DEUX RÉPONSES À UNE ENQUÊTE SUR « LA RESPONSABILITÉ DU SCIENTIFIQUE »

EN 1954, LA REVUE DE PIERO CALAMANDREI, Il Ponte, lançait une vaste enquête sur « la responsabilité du scientifique », dont elle publia les premières réponses dans son fascicule de juin de la même année (sans doute y eut-il d’autres réponses, mais il semble que Il Ponte ait abandonné le projet de les publier). Ces réponses étaient signées de Massimo Aloisi, Edoardo Amaldi, Norberto Bobbio, Guido Calogero, Giuseppe Capograssi, Gustavo Colometti, Eugenio Garin, Arturo Carlo Jemolo, et Salvatore Satta. Ce qui avait donné l’idée de cette enquête, c’était « le cas Oppenheimer ».
Voici comment Il Ponte présentait son dessein : 

« Le cas du physicien Oppenheimer, qui, après avoir collaboré à la consruction de la bombe atomique, a été soumis à une enquête pour avoir hésité, en raison de considérations morales et humanitaires, face aux effrayantes perspectives ouvertes par les bombes thermonucléaires, a mis typiquement en lumière aux yeux du monde entier le tragique problème de conscience où peut se trouver le savant mené par sa recherche scientifique, qui ne vise qu’à la quête de la vérité, à des découvertes terrifiantes qui, traduites en pratique, peuvent servir au massacre et à la destruction du monde.
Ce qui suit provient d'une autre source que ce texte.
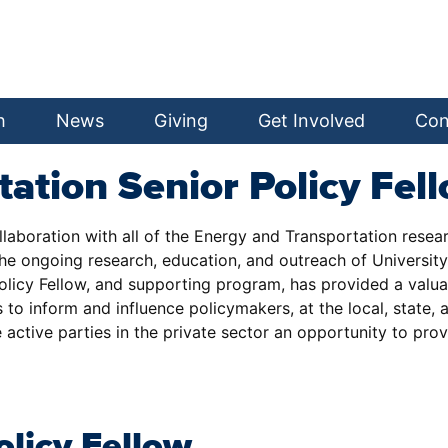
h
News
Giving
Get Involved
Con
tation Senior Policy Fe
ollaboration with all of the Energy and Transportation rese
 ongoing research, education, and outreach of University fa
 Policy Fellow, and supporting program, has provided a val
to inform and influence policymakers, at the local, state, 
 active parties in the private sector an opportunity to pro
olicy Fellow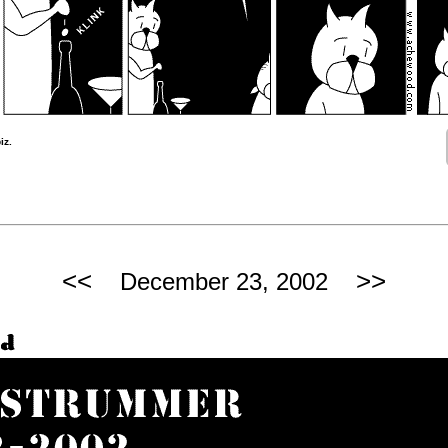
iz.
<<
>>
December 23, 2002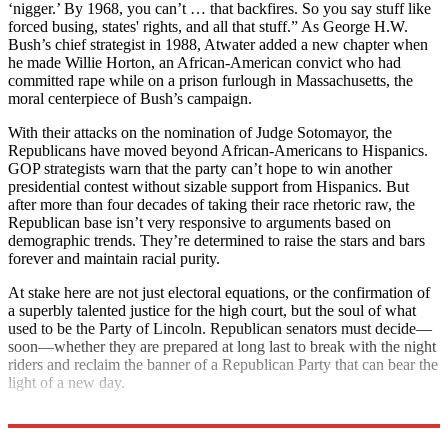
‘nigger.’ By 1968, you can’t … that backfires. So you say stuff like
forced busing, states' rights, and all that stuff.” As George H.W.
Bush’s chief strategist in 1988, Atwater added a new chapter when
he made Willie Horton, an African-American convict who had
committed rape while on a prison furlough in Massachusetts, the
moral centerpiece of Bush’s campaign.
With their attacks on the nomination of Judge Sotomayor, the
Republicans have moved beyond African-Americans to Hispanics.
GOP strategists warn that the party can’t hope to win another
presidential contest without sizable support from Hispanics. But
after more than four decades of taking their race rhetoric raw, the
Republican base isn’t very responsive to arguments based on
demographic trends. They’re determined to raise the stars and bars
forever and maintain racial purity.
At stake here are not just electoral equations, or the confirmation of
a superbly talented justice for the high court, but the soul of what
used to be the Party of Lincoln. Republican senators must decide—
soon—whether they are prepared at long last to break with the night
riders and reclaim the banner of a Republican Party that can bear the
light of a new day.
Explore More
Extras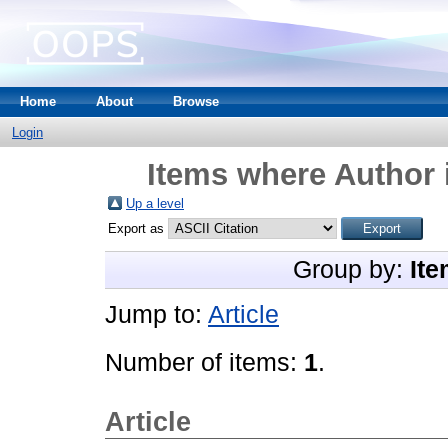
Home
About
Browse
Login
Items where Author 
Up a level
Export as
Group by:
Ite
Jump to:
Article
Number of items:
1
.
Article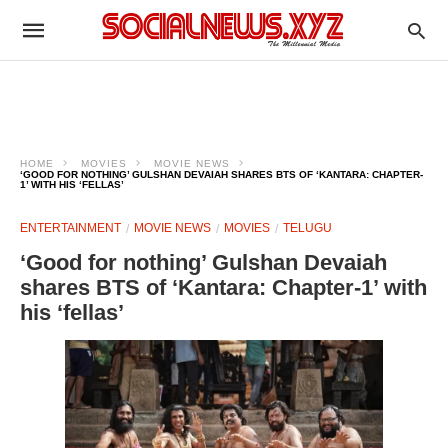
HOME
MOVIES
MOVIE NEWS
‘GOOD FOR NOTHING’ GULSHAN DEVAIAH SHARES BTS OF ‘KANTARA: CHAPTER-
1’ WITH HIS ‘FELLAS’
ENTERTAINMENT
MOVIE NEWS
MOVIES
TELUGU
‘Good for nothing’ Gulshan Devaiah
shares BTS of ‘Kantara: Chapter-1’ with
his ‘fellas’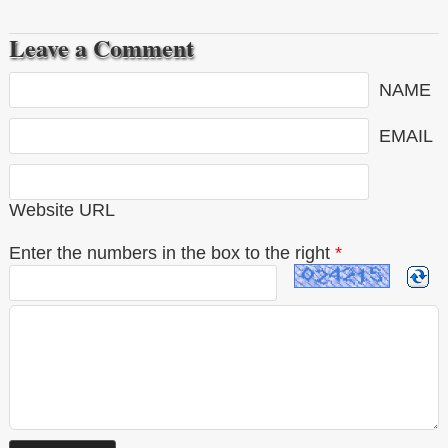
Leave a Comment
NAME
EMAIL
Website URL
Enter the numbers in the box to the right
*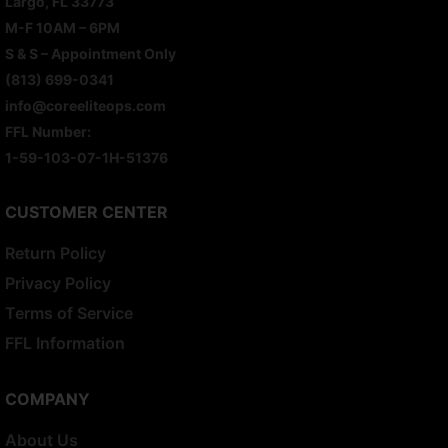
Largo, FL 33773
M-F 10AM – 6PM
S & S – Appointment Only
(813) 699-0341
info@coreeliteops.com
FFL Number:
1-59-103-07-1H-51376
CUSTOMER CENTER
Return Policy
Privacy Policy
Terms of Service
FFL Information
COMPANY
About Us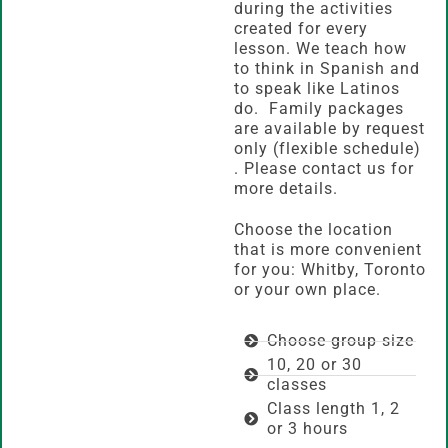
during the activities
created for every
lesson. We teach how
to think in Spanish and
to speak like Latinos
do. Family packages
are available by request
only (flexible schedule)
. Please contact us for
more details.
Choose the location
that is more convenient
for you: Whitby, Toronto
or your own place.
Choose group size
10, 20 or 30
classes
Class length 1, 2
or 3 hours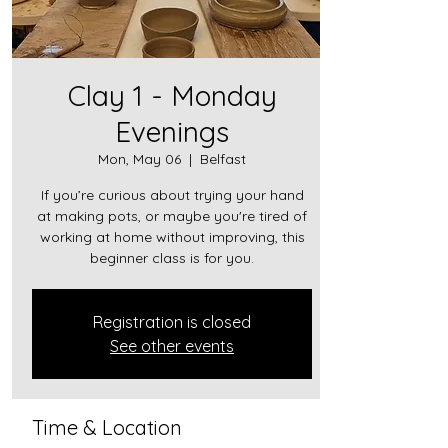
Clay 1 - Monday
Evenings
Mon, May 06
  |  
Belfast
If you’re curious about trying your hand
at making pots, or maybe you're tired of
working at home without improving, this
beginner class is for you.
Registration is closed
See other events
Time & Location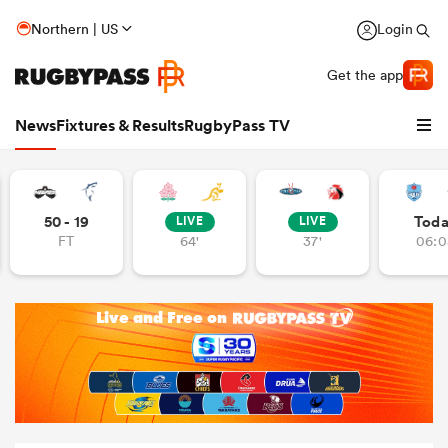
Northern | US
Login
Get the app
News
Fixtures & Results
RugbyPass TV
50 - 19
Tod
LIVE
LIVE
FT
64'
37'
06:0
hip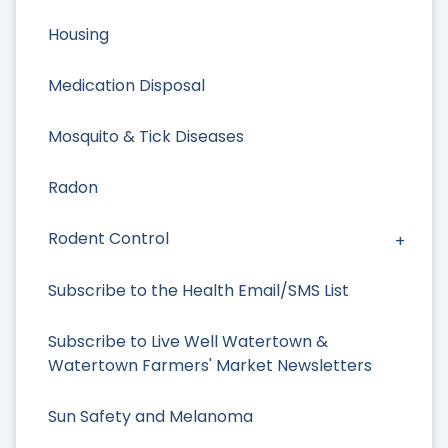
Housing
Medication Disposal
Mosquito & Tick Diseases
Radon
Rodent Control
Subscribe to the Health Email/SMS List
Subscribe to Live Well Watertown &
Watertown Farmers' Market Newsletters
Sun Safety and Melanoma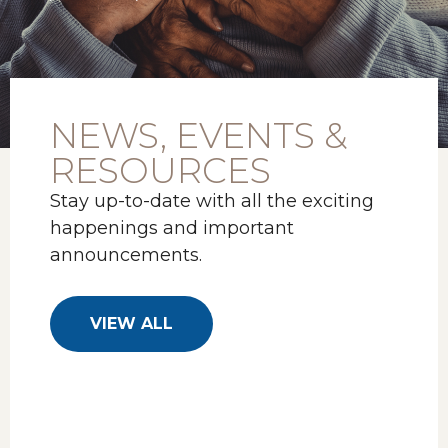
NEWS, EVENTS &
RESOURCES
Stay up-to-date with all the exciting
happenings and important
announcements.
VIEW ALL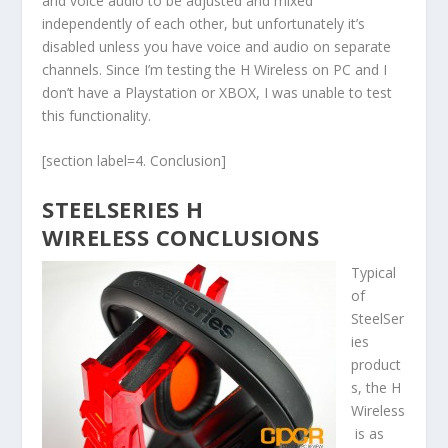
and voice audio to be adjusted and mixed
independently of each other, but unfortunately it’s
disabled unless you have voice and audio on separate
channels. Since I’m testing the H Wireless on PC and I
don’t have a Playstation or XBOX, I was unable to test
this functionality.
[section label=4. Conclusion]
STEELSERIES H
WIRELESS CONCLUSIONS
Typical
of
SteelSer
ies
product
s, the H
Wireless
is as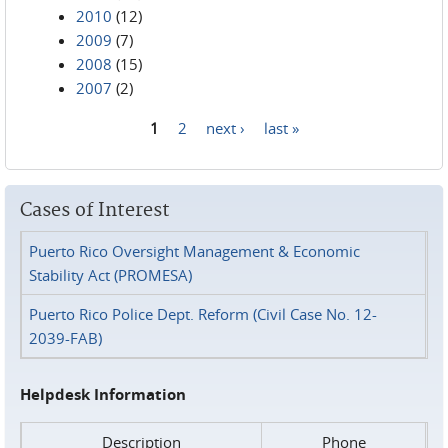
2010
(12)
2009
(7)
2008
(15)
2007
(2)
1
2
next ›
last »
Pages
Cases of Interest
Puerto Rico Oversight Management & Economic
Stability Act (PROMESA)
Puerto Rico Police Dept. Reform (Civil Case No. 12-
2039-FAB)
Helpdesk Information
Description
Phone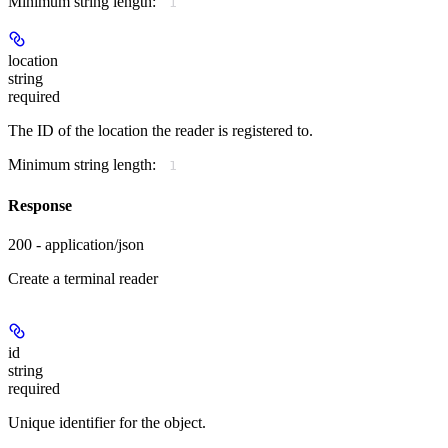
Minimum string length:
1
location
string
required
The ID of the location the reader is registered to.
Minimum string length:
1
Response
200 - application/json
Create a terminal reader
id
string
required
Unique identifier for the object.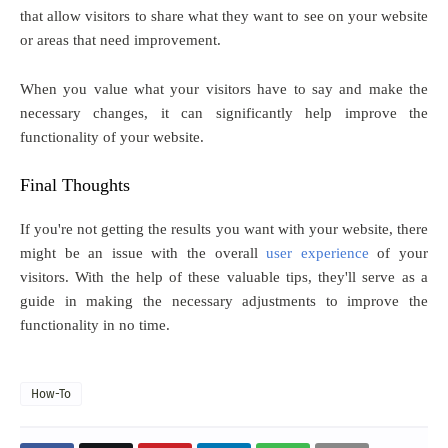
that allow visitors to share what they want to see on your website
or areas that need improvement.
When you value what your visitors have to say and make the
necessary changes, it can significantly help improve the
functionality of your website.
Final Thoughts
If you're not getting the results you want with your website, there
might be an issue with the overall
user experience
of your
visitors. With the help of these valuable tips, they'll serve as a
guide in making the necessary adjustments to improve the
functionality in no time.
How-To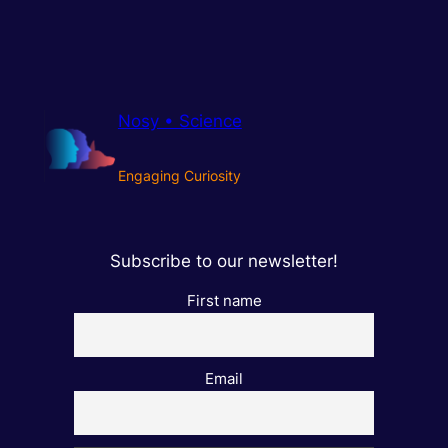
Nosy • Science
Engaging Curiosity
Subscribe to our newsletter!
First name
Email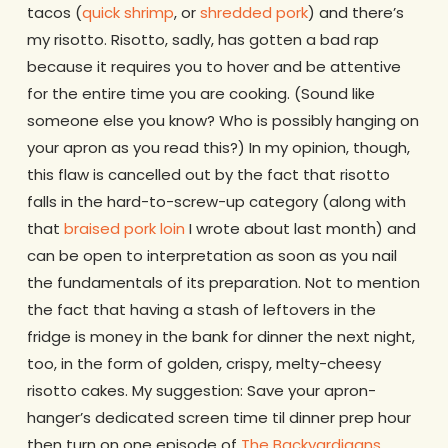
tacos (
quick shrimp
, or
shredded pork
) and there’s
my risotto. Risotto, sadly, has gotten a bad rap
because it requires you to hover and be attentive
for the entire time you are cooking. (Sound like
someone else you know? Who is possibly hanging on
your apron as you read this?) In my opinion, though,
this flaw is cancelled out by the fact that risotto
falls in the hard-to-screw-up category (along with
that
braised pork loin
I wrote about last month) and
can be open to interpretation as soon as you nail
the fundamentals of its preparation. Not to mention
the fact that having a stash of leftovers in the
fridge is money in the bank for dinner the next night,
too, in the form of golden, crispy, melty-cheesy
risotto cakes. My suggestion: Save your apron-
hanger’s dedicated screen time til dinner prep hour
then turn on one episode of
The Backyardigans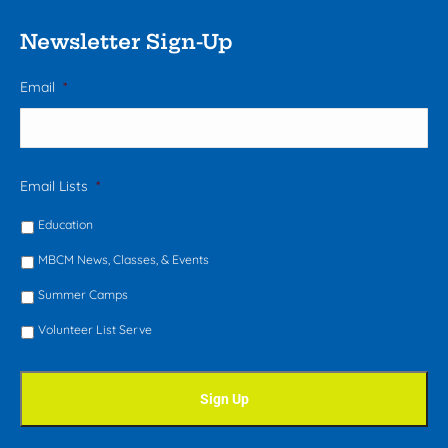
Newsletter Sign-Up
Email
*
Email Lists
*
Education
MBCM News, Classes, & Events
Summer Camps
Volunteer List Serve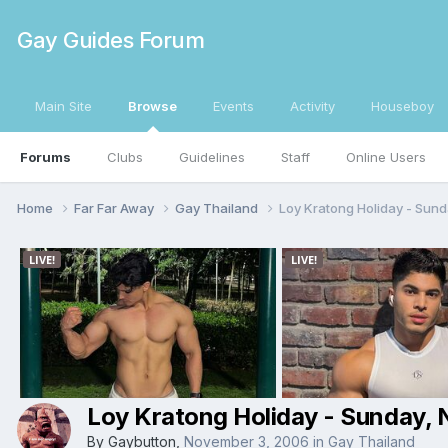
Gay Guides Forum
Main Site
Browse
Events
Activity
Houseboy
Forums
Clubs
Guidelines
Staff
Online Users
Home
Far Far Away
Gay Thailand
Loy Kratong Holiday - Sun
Loy Kratong Holiday - Sunday,
By
Gaybutton
,
November 3, 2006
in
Gay Thailand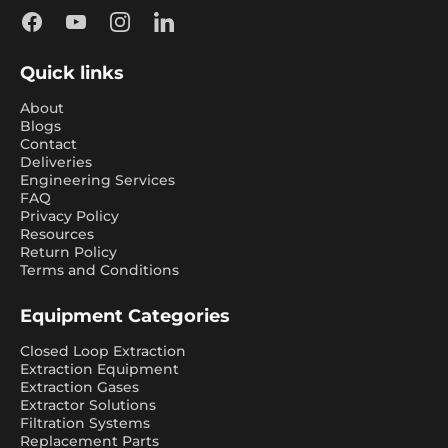
Facebook
YouTube
Instagram
LinkedIn
Quick links
About
Blogs
Contact
Deliveries
Engineering Services
FAQ
Privacy Policy
Resources
Return Policy
Terms and Conditions
Equipment Categories
Closed Loop Extraction
Extraction Equipment
Extraction Gases
Extractor Solutions
Filtration Systems
Replacement Parts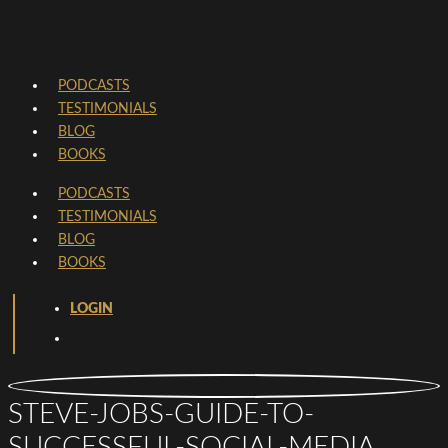
PODCASTS
TESTIMONIALS
BLOG
BOOKS
PODCASTS
TESTIMONIALS
BLOG
BOOKS
LOGIN
STEVE-JOBS-GUIDE-TO-
SUCCESSFUL-SOCIAL-MEDIA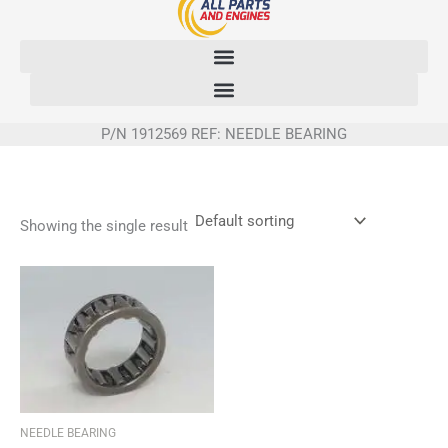
Skip
to
content
P/N 1912569 REF: NEEDLE BEARING
Showing the single result
NEEDLE BEARING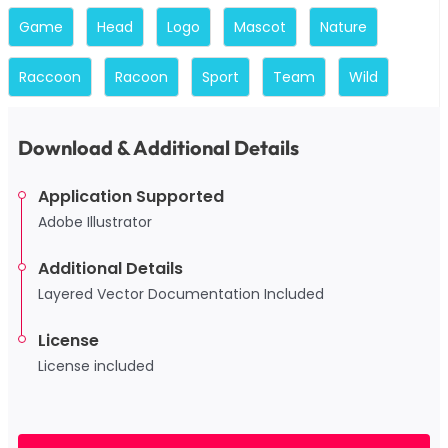
Game
Head
Logo
Mascot
Nature
Raccoon
Racoon
Sport
Team
Wild
Download & Additional Details
Application Supported
Adobe Illustrator
Additional Details
Layered Vector Documentation Included
License
License included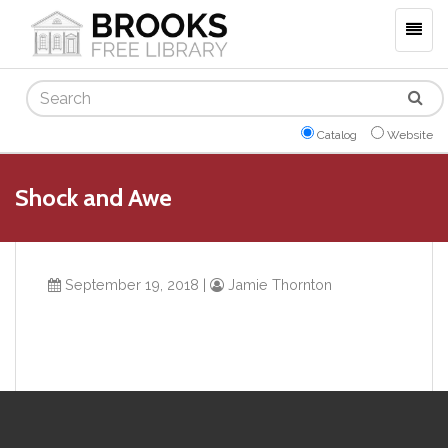
Togg
navig
Search
Catalog
Website
Shock and Awe
September 19, 2018
|
Jamie Thornton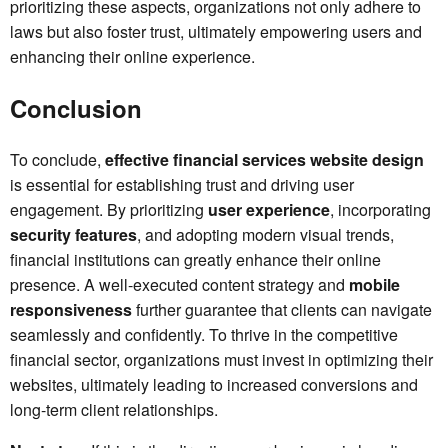
prioritizing these aspects, organizations not only adhere to
laws but also foster trust, ultimately empowering users and
enhancing their online experience.
Conclusion
To conclude,
effective financial services website design
is essential for establishing trust and driving user
engagement. By prioritizing
user experience
, incorporating
security features
, and adopting modern visual trends,
financial institutions can greatly enhance their online
presence. A well-executed content strategy and
mobile
responsiveness
further guarantee that clients can navigate
seamlessly and confidently. To thrive in the competitive
financial sector, organizations must invest in optimizing their
websites, ultimately leading to increased conversions and
long-term client relationships.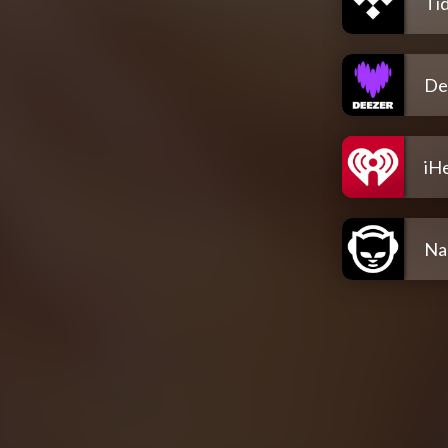
Tid
De
iH
Na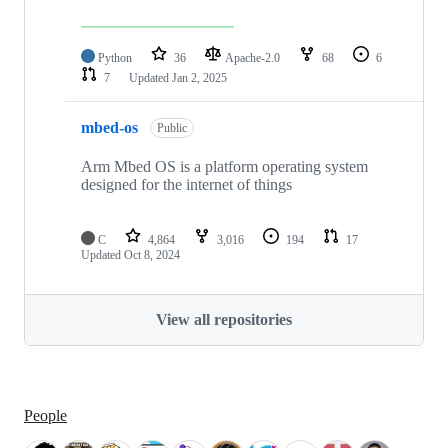
Python
36
Apache-2.0
68
6
7
Updated
Jan 2, 2025
mbed-os
Public
Arm Mbed OS is a platform operating system
designed for the internet of things
C
4,864
3,016
194
17
Updated
Oct 8, 2024
View all repositories
People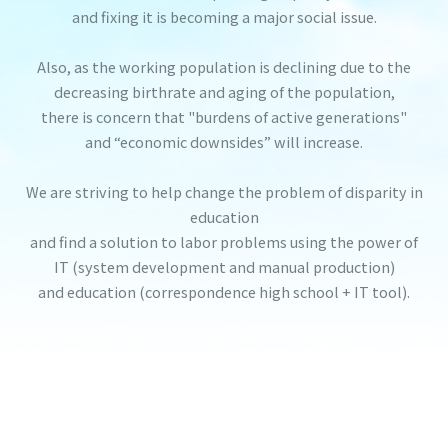
and fixing it is becoming a major social issue.
Also, as the working population is declining due to the
decreasing birthrate and aging of the population,
there is concern that "burdens of active generations"
and “economic downsides” will increase.
We are striving to help change the problem of disparity in
education
and find a solution to labor problems using the power of
IT (system development and manual production)
and education (correspondence high school + IT tool).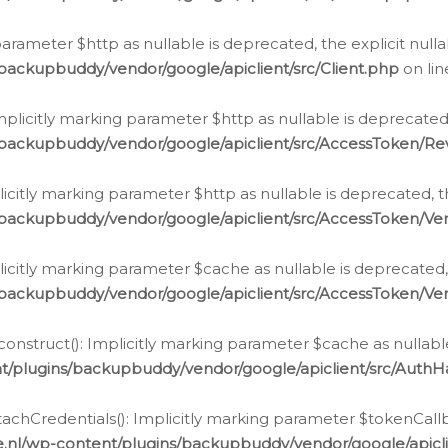
g parameter $http as nullable is deprecated, the explicit nul
backupbuddy/vendor/google/apiclient/src/Client.php
on li
plicitly marking parameter $http as nullable is deprecated,
/backupbuddy/vendor/google/apiclient/src/AccessToken/R
licitly marking parameter $http as nullable is deprecated, t
backupbuddy/vendor/google/apiclient/src/AccessToken/Ver
licitly marking parameter $cache as nullable is deprecated,
backupbuddy/vendor/google/apiclient/src/AccessToken/Ver
nstruct(): Implicitly marking parameter $cache as nullable
t/plugins/backupbuddy/vendor/google/apiclient/src/Auth
hCredentials(): Implicitly marking parameter $tokenCallbac
e.nl/wp-content/plugins/backupbuddy/vendor/google/apicl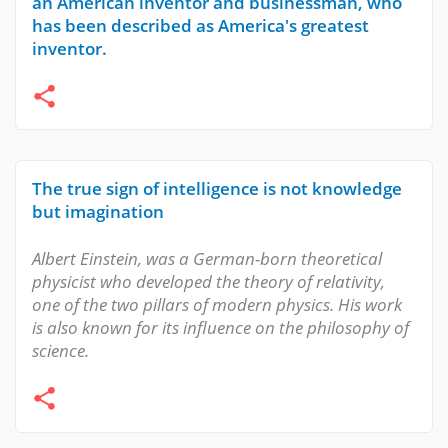
an American inventor and businessman, who
has been described as America's greatest
inventor.
The true sign of intelligence is not knowledge
but imagination
Albert Einstein, was a German-born theoretical
physicist who developed the theory of relativity,
one of the two pillars of modern physics. His work
is also known for its influence on the philosophy of
science.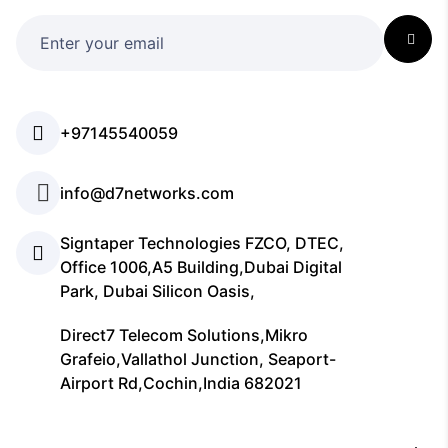
+97145540059
info@d7networks.com
Signtaper Technologies FZCO, DTEC,
Office 1006,A5 Building,Dubai Digital
Park, Dubai Silicon Oasis,
Direct7 Telecom Solutions,Mikro
Grafeio,Vallathol Junction, Seaport-
Airport Rd,Cochin,India 682021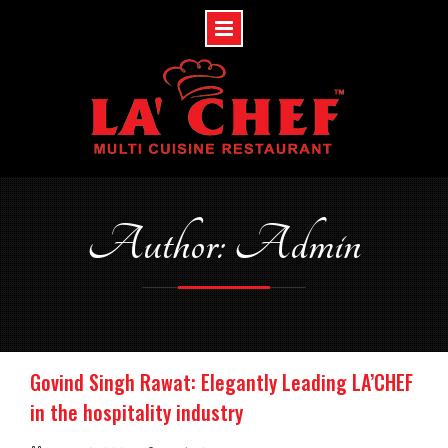
Skip
to
content
Author: Admin
Govind Singh Rawat: Elegantly Leading LA’CHEF
in the hospitality industry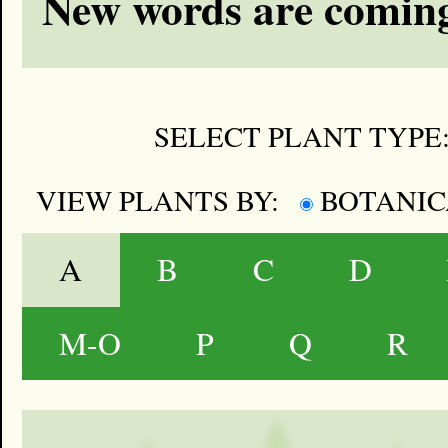
New words are coming
SELECT PLANT TYPE
VIEW PLANTS BY:
BOTANI
A
B
C
D
M-O
P
Q
R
Le point essentiel du problème a été mis plus encore en évidence par la décision que la Commission d’enquête a prononcée sur ce cas ces derniers jours, en reconnaissant d’une part la loyalty politique de l’intéressé, mais en lui interdisant de l’autre de continuer à travailler dans la recherche atomique, parce qu’il représentait un danger en raison de “son peu d’enthousiasme” pour la bombe H. La Commission, en somme, tout en ayant reconnu le caractère infondé de l’accusation portée contre lui, celle d’avoir fait obstacle au programme de la bombe H, a cependant jugé qu’il entrait dans la zone des hommes politiquement dangereux (la zone du security risk) pour des raisons négatives, c’est-à-dire pour n’avoir pas donné au programme “l’appui enthousiaste” qui aurait servi à accélérer la réalisation de l’arme thermonucléaire.